Didn't you have another thread about this same thing?
This is the answer:
Any rental that cash flows even a tiny bit should (in my experience) *improve* your DTI no matter what the mortgage balance is.
If and only if the debt of the property itself, by itself (and only counting the 75% the bank does) is under their guidelines. Then it will "drag" your DTI towards that number (like adding an extra number in an average, it weights it towards that number).
When I add rental house #1, the bank only count 75% of the income because of vacancy and repairs.
So even if the bank only counts 75% of the rental income (due to vacancies, repairs, taxes and insurance, etc.), your DTI should hopefully get better, or at least stabilize low, below their threshold. because your debt added (the numerator in DTI) is smaller than the income added (in the denominator).
If this is not the case, the mortgage is probably too close to the debt (for example if the mortgage is half that 75% income, it'll "weight" your DTI towards 50%). The smaller proportion the debt is, the more it helps your DTI.
The bank doesn't care about your equity across other properties, because they don't want to have to sue you personally for debt on this property. They want to see: 1) Equity on this property (i.e. a down payment) and 2) Income to show you can service the new mortgage.
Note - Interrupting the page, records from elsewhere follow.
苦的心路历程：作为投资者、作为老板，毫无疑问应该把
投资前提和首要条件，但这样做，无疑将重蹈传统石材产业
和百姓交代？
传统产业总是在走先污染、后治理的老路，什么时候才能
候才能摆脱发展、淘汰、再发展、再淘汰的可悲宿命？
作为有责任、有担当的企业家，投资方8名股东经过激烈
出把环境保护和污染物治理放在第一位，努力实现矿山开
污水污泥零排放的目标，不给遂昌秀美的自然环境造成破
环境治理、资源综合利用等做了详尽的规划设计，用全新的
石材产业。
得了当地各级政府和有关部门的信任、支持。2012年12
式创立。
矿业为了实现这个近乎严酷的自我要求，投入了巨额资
Equity in another property can't do that.
The rent itself though will help service it, and that's what should improve your DTI.
Rental #1
Rent = $2000/month
Mortgage, Taxes & Insurance = $953
Owe= $115,000
Worth = $320,000
Rental #2
Rent = $1700/month
Mortgage, Taxes & Insurance = $670
Owe= $76,000
Worth = $225,000
Debt to Income for myself only
My monthly income is $5416. Our apartment is 1,100/month and I have $240/month in student loans. Without any rental real estate my debt to income ratio is $1340/$5416 = 24.74%
When I add rental house #1, the bank only count 75% of the income because of vacancy and repairs. My new debt to income ratio is $2293/$6916 = 33.15%
When I add rental house #2, my new debt to income ratio is $2963/$8191 = 36.17%
So let's look at this math.
Rental 1, on its own (and only taking 75% of the income), is a DTI of 953/1750 = 54.4%.
Rental 2, same assumptions, is a DTI of 670/1275 = 52.5%
So adding those rentals in of course ups your DTI. If you added in a bunch like that, your DTI would trend towards that 53%ish number. (Think of an average of, say 10 and 20. It's 15. Now imagine I add in 18, 18, 18, 18, 18... that average will trend towards 18.)
If you're now adding in a similar 3rd property, again it will up that average.
If, on the other hand, the DTIs of an individual property were around 20%, they'd be bringing down your personal DTI.
Does that make sense now why your DTI is going up with each property you buy?
To propose a potential solution: If you have so much equity, you may want to consider refinancing one to pay off another. That could help improve your DTI, given you likely have trapped equity in both.